Karl Malden, the Academy Award-winning actor, Wednesday died 97 of natural causes at his Brentwood home in Los Angeles.

Malden was born Mladen Sekulovich in Chicago on March 22, 1912. His intelligent characterizations on stage, screen and television made him a star.

"A Streetcar Named Desire" opened on Broadway in 1947 and went on to win the Pulitzer Prize and New York Drama Critics Circle awards.

In 1951 Malden won a supporting actor Oscar for his role as Blanche DuBois' naive suitor Mitch in "A Streetcar Named Desire" a role he also played on Broadway.
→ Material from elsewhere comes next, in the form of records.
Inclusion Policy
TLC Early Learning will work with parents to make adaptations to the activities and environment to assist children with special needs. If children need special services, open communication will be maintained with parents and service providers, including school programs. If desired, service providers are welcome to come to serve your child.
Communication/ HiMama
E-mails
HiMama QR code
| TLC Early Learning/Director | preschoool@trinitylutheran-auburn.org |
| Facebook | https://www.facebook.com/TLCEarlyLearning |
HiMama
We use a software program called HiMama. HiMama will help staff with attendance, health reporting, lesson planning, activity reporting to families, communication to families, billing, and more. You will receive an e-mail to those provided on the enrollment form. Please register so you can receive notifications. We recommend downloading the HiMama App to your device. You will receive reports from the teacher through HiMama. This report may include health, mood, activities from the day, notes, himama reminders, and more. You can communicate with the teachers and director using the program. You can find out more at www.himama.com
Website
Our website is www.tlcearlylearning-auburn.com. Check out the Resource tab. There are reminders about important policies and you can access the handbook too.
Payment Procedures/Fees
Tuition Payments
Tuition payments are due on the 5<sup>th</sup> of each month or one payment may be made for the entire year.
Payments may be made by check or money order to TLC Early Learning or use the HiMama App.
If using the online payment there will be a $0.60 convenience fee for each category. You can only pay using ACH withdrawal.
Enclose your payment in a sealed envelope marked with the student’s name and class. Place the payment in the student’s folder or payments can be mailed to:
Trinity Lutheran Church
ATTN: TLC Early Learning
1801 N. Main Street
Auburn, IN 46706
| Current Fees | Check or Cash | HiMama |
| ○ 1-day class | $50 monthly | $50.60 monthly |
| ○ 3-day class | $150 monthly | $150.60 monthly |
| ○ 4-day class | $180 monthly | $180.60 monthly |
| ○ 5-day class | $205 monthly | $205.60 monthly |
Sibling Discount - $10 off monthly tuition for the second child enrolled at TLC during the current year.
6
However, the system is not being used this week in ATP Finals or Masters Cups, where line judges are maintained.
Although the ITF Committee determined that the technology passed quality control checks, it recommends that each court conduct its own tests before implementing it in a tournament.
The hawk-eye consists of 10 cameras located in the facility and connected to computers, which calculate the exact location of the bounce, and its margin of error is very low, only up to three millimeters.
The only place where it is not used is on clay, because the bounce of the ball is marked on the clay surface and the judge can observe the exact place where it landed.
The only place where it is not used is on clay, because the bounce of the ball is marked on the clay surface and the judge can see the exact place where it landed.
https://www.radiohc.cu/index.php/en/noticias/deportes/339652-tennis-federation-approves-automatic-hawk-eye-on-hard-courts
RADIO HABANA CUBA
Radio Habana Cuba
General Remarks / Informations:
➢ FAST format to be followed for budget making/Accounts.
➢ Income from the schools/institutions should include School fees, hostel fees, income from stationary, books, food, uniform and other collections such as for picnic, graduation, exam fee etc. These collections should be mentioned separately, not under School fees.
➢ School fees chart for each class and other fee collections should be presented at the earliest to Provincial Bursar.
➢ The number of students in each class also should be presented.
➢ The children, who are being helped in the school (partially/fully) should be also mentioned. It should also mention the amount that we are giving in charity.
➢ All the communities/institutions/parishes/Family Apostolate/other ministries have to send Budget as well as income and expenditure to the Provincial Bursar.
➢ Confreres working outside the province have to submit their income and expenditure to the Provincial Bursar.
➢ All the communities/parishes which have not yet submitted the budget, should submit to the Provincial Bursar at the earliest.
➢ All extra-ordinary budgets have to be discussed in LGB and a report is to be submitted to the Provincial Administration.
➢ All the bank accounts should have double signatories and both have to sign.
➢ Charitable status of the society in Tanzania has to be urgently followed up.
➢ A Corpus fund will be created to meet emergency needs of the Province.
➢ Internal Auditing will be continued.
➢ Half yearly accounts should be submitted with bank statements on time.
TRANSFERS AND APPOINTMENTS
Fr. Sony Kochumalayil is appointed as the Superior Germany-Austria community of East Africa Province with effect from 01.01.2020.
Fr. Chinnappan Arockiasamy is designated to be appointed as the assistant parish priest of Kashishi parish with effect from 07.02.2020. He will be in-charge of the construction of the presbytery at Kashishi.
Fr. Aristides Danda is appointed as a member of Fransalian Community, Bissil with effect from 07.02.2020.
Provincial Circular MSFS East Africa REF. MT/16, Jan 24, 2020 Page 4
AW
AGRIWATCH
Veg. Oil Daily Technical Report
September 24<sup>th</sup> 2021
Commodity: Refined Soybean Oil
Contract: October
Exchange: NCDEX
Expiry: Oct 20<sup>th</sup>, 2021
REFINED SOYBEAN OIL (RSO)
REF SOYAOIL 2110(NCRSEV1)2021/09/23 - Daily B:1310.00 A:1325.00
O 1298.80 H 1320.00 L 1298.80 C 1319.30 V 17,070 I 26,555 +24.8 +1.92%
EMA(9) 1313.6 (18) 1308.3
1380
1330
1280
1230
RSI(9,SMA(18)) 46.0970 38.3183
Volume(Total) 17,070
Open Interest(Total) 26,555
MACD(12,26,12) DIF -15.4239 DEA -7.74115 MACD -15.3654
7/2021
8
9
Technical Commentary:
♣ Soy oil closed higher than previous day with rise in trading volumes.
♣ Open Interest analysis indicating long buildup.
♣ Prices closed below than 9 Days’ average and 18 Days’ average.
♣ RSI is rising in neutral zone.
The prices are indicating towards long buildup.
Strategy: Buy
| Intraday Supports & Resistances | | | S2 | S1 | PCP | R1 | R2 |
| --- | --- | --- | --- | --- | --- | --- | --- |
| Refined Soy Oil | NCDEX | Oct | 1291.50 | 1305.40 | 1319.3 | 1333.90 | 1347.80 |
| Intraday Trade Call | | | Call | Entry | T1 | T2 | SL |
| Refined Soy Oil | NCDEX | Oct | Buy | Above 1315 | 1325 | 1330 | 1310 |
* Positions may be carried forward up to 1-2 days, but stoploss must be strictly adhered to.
He was nominated again as best supporting actor in 1954 for his performance in "On the Waterfront." In both movies, he costarred with Marlon Brando.


Malden gained perhaps his greatest fame as Lt. Mike Stone in the 1970s television show "The Streets of San Francisco," in which Michael Douglas played the veteran detective's junior partner.


"The Streets of San Francisco" earned him five Emmy nominations. He won one for his role as a murder victim's father out to bring his former son-in-law to justice in the 1985 miniseries "Fatal Vision."


In 2004, Malden received the Screen Actors Guild's Lifetime Achievement Award, telling the group in his acceptance speech that "this is the peak for me."    

He served as the president of Academy of Motion Picture Arts & Sciences from 1989-92. "His career has spanned the spectrum of the arts from theater to film and television, to some very famous commercial work," the Academy president Sid Ganis said.